- Born: Washington, DC
- Education: University of Virginia (BA) Johns Hopkins University (MA) Georgetown University (MA)
- Occupations: Journalist, chief correspondent
- Employer(s): The Wall Street Journal (2021–2025) The Atlantic (2025–present)
- Known for: War correspondence in Iraq and Afghanistan

Notes

= Nancy Youssef =

American journalist

Nancy A. Youssef is an American journalist known for her reporting on national security, with a focus on U.S. military operations and the Middle East. Until 2025, she was a national security correspondent for The Wall Street Journal, where she covered military affairs and the Arab world. Youssef has earned significant recognition for her coverage of conflicts in Iraq, Afghanistan, and the broader Arab world, and she has worked for several leading news outlets, including The Daily Beast, BuzzFeed News, and McClatchy Newspapers.

==Early life and education==
Born to Egyptian parents, Nancy Youssef is a first-generation American, raised in Washington, D.C. She is fluent in Arabic and has reported extensively from the Middle East. Youssef graduated with a Bachelor’s degree in Economics from the University of Virginia. She later pursued postgraduate studies at the Johns Hopkins University's School of Advanced International Studies. Youssef holds a Master’s degree in Security studies from Georgetown University’s Walsh School of Foreign Service, further deepening her expertise in global security and international relations.

==Journalism career==
Youssef began her journalism career at The Baltimore Sun, before moving to the Detroit Free Press, where she covered legal issues and international conflict. Her pivotal reporting on the Iraq War for Knight Ridder involved traveling across Jordan and Iraq, providing extensive on-the-ground coverage from the conflict's outset through the post-war period.

In 2005, Youssef joined McClatchy Newspapers as part of the Washington Bureau, where she would go on to serve as the chief of the Baghdad Bureau during the Iraq War. Her reporting focused on the impact of U.S. military strategy on the Iraqi people, addressing issues like civilian casualties and the broader social and political dynamics of Iraq.

Youssef’s role at McClatchy also included serving as chief Pentagon correspondent, covering U.S. military operations in both Iraq and Afghanistan. She was also president of the Pentagon Press Association. Additionally, Youssef worked as Middle East bureau chief at McClatchy and reported on significant events, including the 2011 Egyptian Revolution.

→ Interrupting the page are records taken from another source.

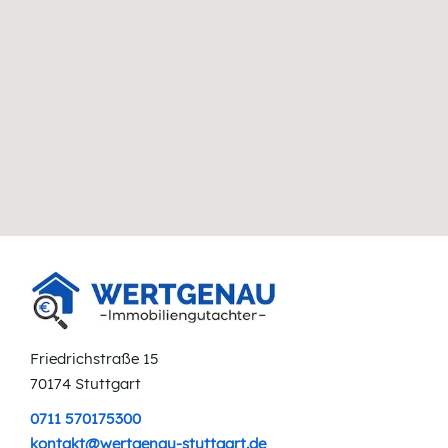
Friedrichstraße 15
70174 Stuttgart
0711 570175300
kontakt@wertgenau-stuttgart.de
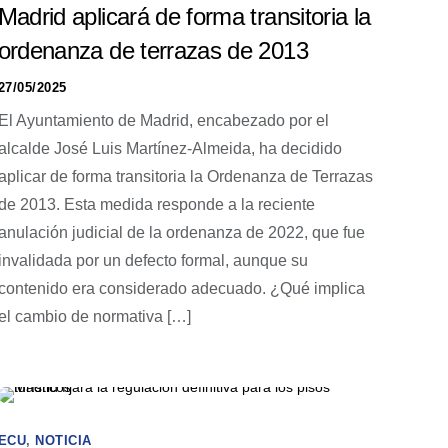
Madrid aplicará de forma transitoria la
ordenanza de terrazas de 2013
27/05/2025
El Ayuntamiento de Madrid, encabezado por el
alcalde José Luis Martínez-Almeida, ha decidido
aplicar de forma transitoria la Ordenanza de Terrazas
de 2013. Esta medida responde a la reciente
anulación judicial de la ordenanza de 2022, que fue
invalidada por un defecto formal, aunque su
contenido era considerado adecuado. ¿Qué implica
el cambio de normativa […]
ECU
,
NOTICIA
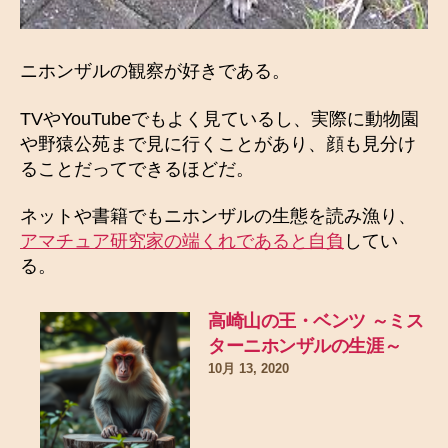
ニホンザルの観察が好きである。
TVやYouTubeでもよく見ているし、実際に動物園
や野猿公苑まで見に行くことがあり、顔も見分け
ることだってできるほどだ。
ネットや書籍でもニホンザルの生態を読み漁り、
アマチュア研究家の端くれであると自負
してい
る。
高崎山の王・ベンツ ～ミス
ターニホンザルの生涯～
10月 13, 2020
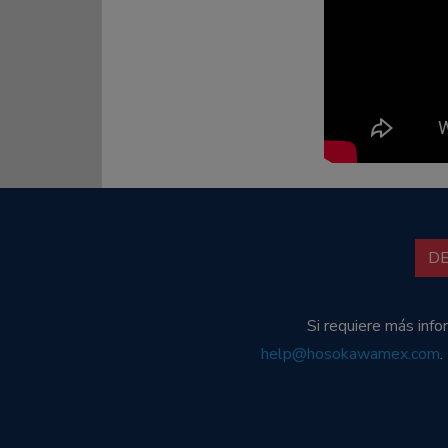
D
Si requiere más inf
help@hosokawamex.com
.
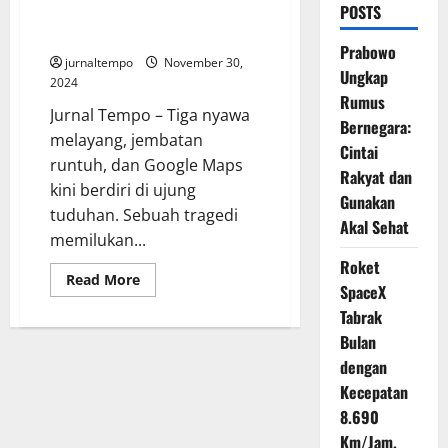
POSTS
Korban Kini Kasus Tengah
Diselidiki
Prabowo
jurnaltempo
November 30,
Ungkap
2024
Rumus
Jurnal Tempo – Tiga nyawa
Bernegara:
melayang, jembatan
Cintai
runtuh, dan Google Maps
Rakyat dan
kini berdiri di ujung
Gunakan
tuduhan. Sebuah tragedi
Akal Sehat
memilukan...
Roket
Read
Read More
SpaceX
more
about
Tabrak
Google
Maps
Bulan
Telah
Memakan
dengan
Korban
Kecepatan
Kini
Kasus
8.690
Tengah
Diselidiki
Km/Jam,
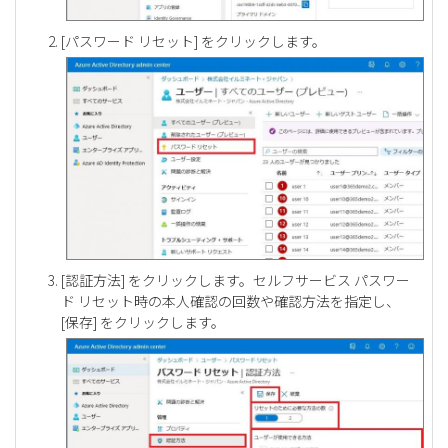
[パスワード リセット] をクリックします。
[認証方法] をクリックします。セルフサービス パスワー
ド リセット時の本人確認の回数や確認方法を指定し、
[保存] をクリックします。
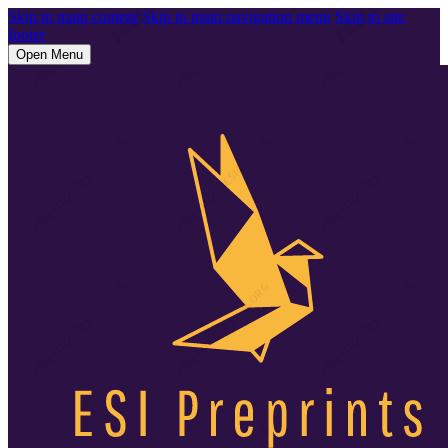
Skip to main content
Skip to main navigation menu
Skip to site
footer
Open Menu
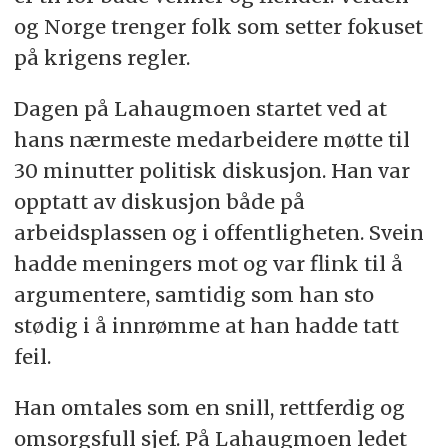
og Norge trenger folk som setter fokuset
på krigens regler.
Dagen på Lahaugmoen startet ved at
hans nærmeste medarbeidere møtte til
30 minutter politisk diskusjon. Han var
opptatt av diskusjon både på
arbeidsplassen og i offentligheten. Svein
hadde meningers mot og var flink til å
argumentere, samtidig som han sto
stødig i å innrømme at han hadde tatt
feil.
Han omtales som en snill, rettferdig og
omsorgsfull sjef. På Lahaugmoen ledet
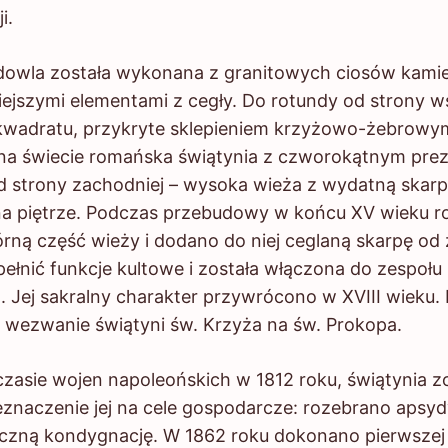
i.
została wykonana z granitowych ciosów kamien
iejszymi elementami z cegły. Do rotundy od strony w
 kwadratu, przykryte sklepieniem krzyżowo-żebrowym.
 na świecie romańska świątynia z czworokątnym prezb
d strony zachodniej – wysoka wieża z wydatną skarp
na piętrze. Podczas przebudowy w końcu XV wieku
órną część wieży i dodano do niej ceglaną skarpę o
pełnić funkcje kultowe i została włączona do zespołu
. Jej sakralny charakter przywrócono w XVIII wieku.
 wezwanie świątyni św. Krzyża na św. Prokopa.
 wojen napoleońskich w 1812 roku, świątynia zo
eznaczenie jej na cele gospodarcze: rozebrano apsy
zną kondygnację. W 1862 roku dokonano pierwszej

In 2014, Youssef transitioned to The Daily Beast as senior defense and national security correspondent, later moving to BuzzFeed News in 2017, continuing her coverage of military affairs and global security. From 2021 to 2025, Youssef has been a national security correspondent for The Wall Street Journal, where she focuses on military operations and defense policy. On June 18, 2025, Youssef was hired by The Atlantic as a staff writer, effective July 7, 2025.

Throughout her career, Youssef’s work has earned her several accolades, including the John S. Knight Fellowship for Professional Journalists (2007–2008), the Alfred I. duPont-Columbia University Award for excellence in journalism (2010), and recognition from the University of Virginia and the Maryland-D.C. Delaware Press Association.

==The Chatter Podcast==
Youssef’s conversation with Shane Harris on the Lawfare Podcast highlights the risks faced by journalists working in conflict zones. She discussed the case of Evan Gershkovich, a colleague arrested in Russia on charges of espionage that have been denied by his family, employer, and the U.S. government. As someone who has seen fellow journalists taken prisoner amid conflict, Youssef shared her thoughts on the dangers journalists face, in war zones and from governments that see information as a weapon. Her work also includes covering the disappearance of Austin Tice, a journalist and friend of Youssef's, who went missing in Syria in 2012. Youssef’s advocacy underscores the risks that journalists face while reporting from volatile regions.